Install Graphics and Compute on Linux Mint

OpenGL

To use OpenGL on Linux, the X11 Input extension library, the X11 miscellaneous utility library, an OpenGL API implementation, and the OpenGL Utility library are needed.

sudo apt-get install libxi-dev libxmu-dev libgl1-mesa-dev libglu1-mesa-dev xorg-dev

The Mesa implementation by default creates a symbolic link to a nonexistent libGL.so.1.2.0; change that link to

sudo ln -s -f /usr/lib/libGL.so.<#> /usr/lib/x86_64-linux-gnu/mesa/libGL.so

The installation is now complete, but the previous step may be needed each time a proprietary driver (e.g. AMD, Nvidia, Intel) is installed because the new driver may overwrite the symbolic link.

One can also install GLEW and GLFW to make OpenGL development easier. The former uses a Makefile while the latter uses CMake and Linux’s xorg-dev library.

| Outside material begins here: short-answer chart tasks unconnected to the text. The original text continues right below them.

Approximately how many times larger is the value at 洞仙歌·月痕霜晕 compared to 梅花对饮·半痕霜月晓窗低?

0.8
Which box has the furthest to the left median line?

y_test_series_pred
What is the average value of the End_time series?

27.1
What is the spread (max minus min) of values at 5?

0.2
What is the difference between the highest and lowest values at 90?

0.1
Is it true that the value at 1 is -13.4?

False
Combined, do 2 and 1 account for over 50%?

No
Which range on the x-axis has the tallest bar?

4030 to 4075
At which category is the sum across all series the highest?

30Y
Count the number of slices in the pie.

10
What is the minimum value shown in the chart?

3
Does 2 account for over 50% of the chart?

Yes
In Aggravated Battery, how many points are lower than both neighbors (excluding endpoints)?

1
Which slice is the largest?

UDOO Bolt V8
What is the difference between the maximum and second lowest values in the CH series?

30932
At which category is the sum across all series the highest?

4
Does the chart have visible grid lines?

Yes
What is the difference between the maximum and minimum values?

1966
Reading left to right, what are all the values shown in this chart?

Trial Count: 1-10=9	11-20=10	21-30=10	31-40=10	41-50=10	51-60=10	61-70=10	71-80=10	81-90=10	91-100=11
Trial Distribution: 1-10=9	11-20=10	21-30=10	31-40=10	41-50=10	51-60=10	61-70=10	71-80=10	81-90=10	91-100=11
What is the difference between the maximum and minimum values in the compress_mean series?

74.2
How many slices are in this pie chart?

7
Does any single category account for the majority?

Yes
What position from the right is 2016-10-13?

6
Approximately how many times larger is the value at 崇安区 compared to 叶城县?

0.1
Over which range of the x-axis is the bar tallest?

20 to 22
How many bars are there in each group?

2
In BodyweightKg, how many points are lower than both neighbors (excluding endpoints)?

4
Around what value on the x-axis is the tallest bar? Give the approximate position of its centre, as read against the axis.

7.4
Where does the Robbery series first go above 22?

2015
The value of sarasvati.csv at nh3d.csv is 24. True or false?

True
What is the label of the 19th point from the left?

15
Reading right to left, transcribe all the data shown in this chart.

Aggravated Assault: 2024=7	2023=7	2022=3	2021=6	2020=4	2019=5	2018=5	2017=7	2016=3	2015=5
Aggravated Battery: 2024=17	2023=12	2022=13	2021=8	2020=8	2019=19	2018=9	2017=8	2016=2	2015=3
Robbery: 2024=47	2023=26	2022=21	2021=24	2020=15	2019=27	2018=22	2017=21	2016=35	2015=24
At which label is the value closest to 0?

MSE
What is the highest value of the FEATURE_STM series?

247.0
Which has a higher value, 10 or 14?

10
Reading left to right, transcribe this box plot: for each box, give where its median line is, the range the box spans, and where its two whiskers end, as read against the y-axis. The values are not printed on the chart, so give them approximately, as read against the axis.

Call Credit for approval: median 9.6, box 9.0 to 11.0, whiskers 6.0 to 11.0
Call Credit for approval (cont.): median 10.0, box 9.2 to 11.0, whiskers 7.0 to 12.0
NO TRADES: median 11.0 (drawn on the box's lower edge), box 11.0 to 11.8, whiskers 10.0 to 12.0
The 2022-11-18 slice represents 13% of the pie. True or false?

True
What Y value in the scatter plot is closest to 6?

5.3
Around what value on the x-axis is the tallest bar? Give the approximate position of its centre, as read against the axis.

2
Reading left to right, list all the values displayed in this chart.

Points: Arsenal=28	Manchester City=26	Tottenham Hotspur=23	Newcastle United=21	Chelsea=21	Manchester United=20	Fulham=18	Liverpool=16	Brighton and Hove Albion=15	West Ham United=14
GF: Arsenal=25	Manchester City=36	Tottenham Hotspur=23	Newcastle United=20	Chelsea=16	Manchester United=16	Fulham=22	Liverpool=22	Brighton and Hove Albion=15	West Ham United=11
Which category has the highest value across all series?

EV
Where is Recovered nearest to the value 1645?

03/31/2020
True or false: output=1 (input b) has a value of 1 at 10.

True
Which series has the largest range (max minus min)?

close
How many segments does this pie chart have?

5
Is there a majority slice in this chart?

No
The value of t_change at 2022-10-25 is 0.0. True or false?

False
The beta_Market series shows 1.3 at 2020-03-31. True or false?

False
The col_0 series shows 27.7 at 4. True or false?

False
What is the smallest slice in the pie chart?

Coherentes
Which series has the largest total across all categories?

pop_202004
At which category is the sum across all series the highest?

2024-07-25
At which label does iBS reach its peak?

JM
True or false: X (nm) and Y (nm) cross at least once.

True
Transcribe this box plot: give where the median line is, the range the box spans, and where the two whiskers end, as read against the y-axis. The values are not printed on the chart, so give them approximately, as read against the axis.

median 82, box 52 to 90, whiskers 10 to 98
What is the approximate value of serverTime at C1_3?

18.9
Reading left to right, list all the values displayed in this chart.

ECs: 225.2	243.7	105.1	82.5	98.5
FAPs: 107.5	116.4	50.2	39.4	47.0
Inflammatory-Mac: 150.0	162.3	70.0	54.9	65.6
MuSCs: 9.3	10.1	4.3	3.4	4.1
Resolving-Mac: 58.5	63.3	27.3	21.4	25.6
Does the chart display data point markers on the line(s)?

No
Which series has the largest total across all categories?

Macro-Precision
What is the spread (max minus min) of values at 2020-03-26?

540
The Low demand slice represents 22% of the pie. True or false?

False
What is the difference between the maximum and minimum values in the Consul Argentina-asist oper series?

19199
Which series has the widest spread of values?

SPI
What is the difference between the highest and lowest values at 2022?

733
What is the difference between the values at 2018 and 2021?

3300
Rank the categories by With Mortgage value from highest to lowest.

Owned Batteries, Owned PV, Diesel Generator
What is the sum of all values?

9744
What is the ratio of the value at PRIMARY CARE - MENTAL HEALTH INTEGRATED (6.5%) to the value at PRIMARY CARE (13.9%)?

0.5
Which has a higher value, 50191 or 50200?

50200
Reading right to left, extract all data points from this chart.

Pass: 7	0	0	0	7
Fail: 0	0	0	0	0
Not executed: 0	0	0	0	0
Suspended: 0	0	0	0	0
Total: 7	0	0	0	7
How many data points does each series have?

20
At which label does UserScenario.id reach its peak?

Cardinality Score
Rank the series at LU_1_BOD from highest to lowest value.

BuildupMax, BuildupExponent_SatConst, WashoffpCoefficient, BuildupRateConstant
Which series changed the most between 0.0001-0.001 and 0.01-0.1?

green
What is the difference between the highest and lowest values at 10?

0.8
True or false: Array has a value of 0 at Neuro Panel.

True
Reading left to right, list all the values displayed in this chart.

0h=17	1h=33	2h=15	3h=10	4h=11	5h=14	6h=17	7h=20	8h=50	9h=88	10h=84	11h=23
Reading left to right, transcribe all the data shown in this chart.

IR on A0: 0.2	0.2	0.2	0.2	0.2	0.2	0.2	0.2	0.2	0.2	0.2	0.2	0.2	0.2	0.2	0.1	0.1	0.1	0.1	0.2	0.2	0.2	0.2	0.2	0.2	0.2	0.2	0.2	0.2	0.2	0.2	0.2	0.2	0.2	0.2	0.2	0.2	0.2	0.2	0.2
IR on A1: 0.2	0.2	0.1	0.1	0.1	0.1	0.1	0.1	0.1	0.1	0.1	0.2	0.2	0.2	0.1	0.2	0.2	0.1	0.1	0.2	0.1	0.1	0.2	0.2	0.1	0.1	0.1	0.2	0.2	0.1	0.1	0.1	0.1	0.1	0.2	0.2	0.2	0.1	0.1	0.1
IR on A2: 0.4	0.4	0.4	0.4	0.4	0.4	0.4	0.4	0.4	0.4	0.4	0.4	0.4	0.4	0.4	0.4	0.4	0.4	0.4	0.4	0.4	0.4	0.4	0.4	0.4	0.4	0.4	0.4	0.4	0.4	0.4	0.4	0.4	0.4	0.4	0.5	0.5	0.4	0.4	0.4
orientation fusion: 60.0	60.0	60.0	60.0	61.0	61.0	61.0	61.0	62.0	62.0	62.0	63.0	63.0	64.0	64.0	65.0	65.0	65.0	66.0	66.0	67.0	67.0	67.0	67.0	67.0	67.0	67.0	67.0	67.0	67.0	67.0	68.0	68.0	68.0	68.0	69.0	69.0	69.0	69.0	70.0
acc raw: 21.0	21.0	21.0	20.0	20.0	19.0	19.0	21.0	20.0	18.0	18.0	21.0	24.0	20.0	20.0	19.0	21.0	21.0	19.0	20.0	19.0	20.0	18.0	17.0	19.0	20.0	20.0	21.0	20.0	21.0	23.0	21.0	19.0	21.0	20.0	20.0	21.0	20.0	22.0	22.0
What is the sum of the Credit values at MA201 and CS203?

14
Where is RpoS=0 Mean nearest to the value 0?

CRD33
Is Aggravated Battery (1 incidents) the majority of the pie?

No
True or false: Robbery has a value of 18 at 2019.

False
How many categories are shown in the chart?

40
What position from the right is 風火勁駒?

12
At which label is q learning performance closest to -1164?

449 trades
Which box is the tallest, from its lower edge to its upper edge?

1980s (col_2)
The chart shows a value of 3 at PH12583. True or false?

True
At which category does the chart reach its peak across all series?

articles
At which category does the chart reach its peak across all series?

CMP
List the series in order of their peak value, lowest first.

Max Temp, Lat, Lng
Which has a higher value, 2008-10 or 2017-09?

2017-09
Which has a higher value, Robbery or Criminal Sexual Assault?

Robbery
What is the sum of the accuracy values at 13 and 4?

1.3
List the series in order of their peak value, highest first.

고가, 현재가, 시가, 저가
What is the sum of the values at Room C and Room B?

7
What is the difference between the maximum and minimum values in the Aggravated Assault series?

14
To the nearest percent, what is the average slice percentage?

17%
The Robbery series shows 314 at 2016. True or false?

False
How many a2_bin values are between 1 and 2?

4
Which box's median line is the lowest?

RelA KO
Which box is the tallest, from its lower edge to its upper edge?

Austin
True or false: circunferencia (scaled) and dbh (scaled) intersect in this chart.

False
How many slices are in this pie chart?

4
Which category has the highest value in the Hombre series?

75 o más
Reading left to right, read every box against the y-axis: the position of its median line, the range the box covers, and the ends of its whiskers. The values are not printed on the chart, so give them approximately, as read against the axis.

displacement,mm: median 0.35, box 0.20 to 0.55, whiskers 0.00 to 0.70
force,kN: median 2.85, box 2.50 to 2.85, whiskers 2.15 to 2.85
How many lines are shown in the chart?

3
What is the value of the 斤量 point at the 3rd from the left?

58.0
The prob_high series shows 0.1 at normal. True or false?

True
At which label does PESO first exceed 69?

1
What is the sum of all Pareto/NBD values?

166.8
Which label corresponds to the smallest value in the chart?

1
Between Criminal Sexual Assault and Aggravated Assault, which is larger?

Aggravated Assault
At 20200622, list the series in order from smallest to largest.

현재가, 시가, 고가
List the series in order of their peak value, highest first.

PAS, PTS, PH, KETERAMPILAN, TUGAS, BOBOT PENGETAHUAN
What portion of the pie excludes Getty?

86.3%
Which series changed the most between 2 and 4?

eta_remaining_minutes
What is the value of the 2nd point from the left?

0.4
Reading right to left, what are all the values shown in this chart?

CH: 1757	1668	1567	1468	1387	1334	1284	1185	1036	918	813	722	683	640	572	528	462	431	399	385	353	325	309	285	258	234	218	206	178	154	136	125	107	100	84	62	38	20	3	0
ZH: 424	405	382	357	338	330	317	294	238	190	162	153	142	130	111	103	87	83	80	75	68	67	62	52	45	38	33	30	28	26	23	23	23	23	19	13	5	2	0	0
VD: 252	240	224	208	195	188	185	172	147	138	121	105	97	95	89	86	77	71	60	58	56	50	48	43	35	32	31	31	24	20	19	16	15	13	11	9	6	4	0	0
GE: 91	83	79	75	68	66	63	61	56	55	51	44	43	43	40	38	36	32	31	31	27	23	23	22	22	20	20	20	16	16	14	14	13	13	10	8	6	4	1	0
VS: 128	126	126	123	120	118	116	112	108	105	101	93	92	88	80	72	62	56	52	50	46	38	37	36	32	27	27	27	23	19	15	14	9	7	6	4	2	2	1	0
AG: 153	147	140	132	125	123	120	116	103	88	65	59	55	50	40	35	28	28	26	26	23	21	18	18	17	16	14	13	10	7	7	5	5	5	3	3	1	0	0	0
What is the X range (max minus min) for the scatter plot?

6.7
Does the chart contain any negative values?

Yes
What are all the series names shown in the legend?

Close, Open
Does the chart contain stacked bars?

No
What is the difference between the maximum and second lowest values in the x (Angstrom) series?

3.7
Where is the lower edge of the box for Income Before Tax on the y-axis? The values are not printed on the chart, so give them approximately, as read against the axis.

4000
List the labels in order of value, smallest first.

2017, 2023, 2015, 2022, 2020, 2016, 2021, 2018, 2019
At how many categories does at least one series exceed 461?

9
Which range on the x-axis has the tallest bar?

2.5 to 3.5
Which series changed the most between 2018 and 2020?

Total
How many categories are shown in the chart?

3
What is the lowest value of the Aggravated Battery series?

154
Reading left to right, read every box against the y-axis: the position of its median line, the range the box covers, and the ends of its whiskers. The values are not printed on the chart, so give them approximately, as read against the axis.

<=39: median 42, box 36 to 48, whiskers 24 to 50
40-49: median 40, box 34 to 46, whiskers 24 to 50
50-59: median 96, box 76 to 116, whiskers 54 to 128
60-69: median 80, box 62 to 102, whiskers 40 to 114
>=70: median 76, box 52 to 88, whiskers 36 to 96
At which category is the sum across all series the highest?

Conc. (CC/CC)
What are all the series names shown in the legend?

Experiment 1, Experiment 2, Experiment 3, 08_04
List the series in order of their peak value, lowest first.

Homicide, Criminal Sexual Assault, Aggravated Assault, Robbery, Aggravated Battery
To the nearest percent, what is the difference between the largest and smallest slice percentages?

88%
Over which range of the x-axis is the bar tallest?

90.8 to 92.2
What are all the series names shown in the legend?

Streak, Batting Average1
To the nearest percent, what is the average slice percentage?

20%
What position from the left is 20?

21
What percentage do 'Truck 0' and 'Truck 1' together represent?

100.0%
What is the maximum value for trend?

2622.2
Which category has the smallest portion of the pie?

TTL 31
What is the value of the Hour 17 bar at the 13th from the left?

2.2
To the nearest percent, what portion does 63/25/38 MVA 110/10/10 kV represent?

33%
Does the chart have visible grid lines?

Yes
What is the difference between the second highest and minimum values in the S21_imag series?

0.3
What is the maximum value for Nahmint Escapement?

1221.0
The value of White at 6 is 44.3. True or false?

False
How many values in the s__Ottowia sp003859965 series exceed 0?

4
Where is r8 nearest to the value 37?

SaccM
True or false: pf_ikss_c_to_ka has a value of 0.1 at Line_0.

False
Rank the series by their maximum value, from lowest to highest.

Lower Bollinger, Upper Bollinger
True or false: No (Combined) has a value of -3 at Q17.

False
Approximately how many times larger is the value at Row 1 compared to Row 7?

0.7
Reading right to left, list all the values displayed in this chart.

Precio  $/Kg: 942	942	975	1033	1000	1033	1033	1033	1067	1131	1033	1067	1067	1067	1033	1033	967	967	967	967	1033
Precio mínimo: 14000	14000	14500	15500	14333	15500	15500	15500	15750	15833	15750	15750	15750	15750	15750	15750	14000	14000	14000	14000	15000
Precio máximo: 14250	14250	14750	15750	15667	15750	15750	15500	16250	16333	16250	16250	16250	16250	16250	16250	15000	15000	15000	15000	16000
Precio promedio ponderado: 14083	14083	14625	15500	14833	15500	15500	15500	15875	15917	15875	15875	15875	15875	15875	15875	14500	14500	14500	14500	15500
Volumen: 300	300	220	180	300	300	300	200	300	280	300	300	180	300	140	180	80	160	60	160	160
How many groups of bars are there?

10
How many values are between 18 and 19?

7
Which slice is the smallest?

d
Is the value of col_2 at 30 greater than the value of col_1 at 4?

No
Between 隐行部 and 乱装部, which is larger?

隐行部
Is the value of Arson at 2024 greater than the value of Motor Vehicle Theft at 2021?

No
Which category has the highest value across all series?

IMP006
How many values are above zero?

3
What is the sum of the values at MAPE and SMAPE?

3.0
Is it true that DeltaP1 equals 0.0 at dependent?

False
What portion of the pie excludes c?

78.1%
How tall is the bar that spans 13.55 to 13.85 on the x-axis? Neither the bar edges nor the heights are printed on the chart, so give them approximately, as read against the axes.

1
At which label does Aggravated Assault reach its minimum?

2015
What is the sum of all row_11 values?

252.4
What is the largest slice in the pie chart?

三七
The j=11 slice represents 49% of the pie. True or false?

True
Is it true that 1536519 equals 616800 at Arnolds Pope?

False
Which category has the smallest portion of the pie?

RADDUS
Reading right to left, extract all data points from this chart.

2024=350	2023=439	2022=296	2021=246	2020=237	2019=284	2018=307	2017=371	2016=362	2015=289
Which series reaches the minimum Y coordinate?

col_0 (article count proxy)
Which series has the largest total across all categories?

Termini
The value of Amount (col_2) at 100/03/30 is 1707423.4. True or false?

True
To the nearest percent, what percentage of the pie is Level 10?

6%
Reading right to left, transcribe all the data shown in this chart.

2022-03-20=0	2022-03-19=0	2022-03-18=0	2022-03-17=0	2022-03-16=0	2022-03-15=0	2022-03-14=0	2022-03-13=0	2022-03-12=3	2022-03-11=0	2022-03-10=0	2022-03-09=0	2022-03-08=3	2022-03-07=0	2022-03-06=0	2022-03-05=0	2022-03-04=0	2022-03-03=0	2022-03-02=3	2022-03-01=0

If CMake fails to locate OpenGL, run

sudo apt-get install freeglut3-dev

Headless Rendering

EGL is an alternative way to run OpenGL headless. Its header files can be found in the registry, and the corresponding library implementation are installed with the GPU drivers. In this case, only the OpenGL headers are needed. gl.h, glx.h, and wgl.h need to be extracted from the GPU drivers e.g. –opengl-headers for Nvidia’s installation script. Within a virtualized environment, the libraries need to be installed manually.

sudo apt-get install libegl1-mesa-dev libgles2-mesa-dev

Vulkan

Do not attempt to use OpenGL multithreading and only use multiple contexts for data streaming. The Vulkan drivers are vendor specific and are typically installed with the GPU drivers. The Vulkan header files are at the registry. The Vulkan validation layers require the use of the Vulkan SDK.

CUDA Toolkit

This is no longer necessary if nvidia-docker is used. Otherwise, prefer the .sh Linux flavor of CUDA toolkit. The most important step is to avoid installing the drivers that comes with the package: the latest proprietary Nvidia drivers should be used instead.

OpenCL

The CUDA toolkit also comes with an implementation of OpenCL. The OpenCL headers can be found at the Khronos registry.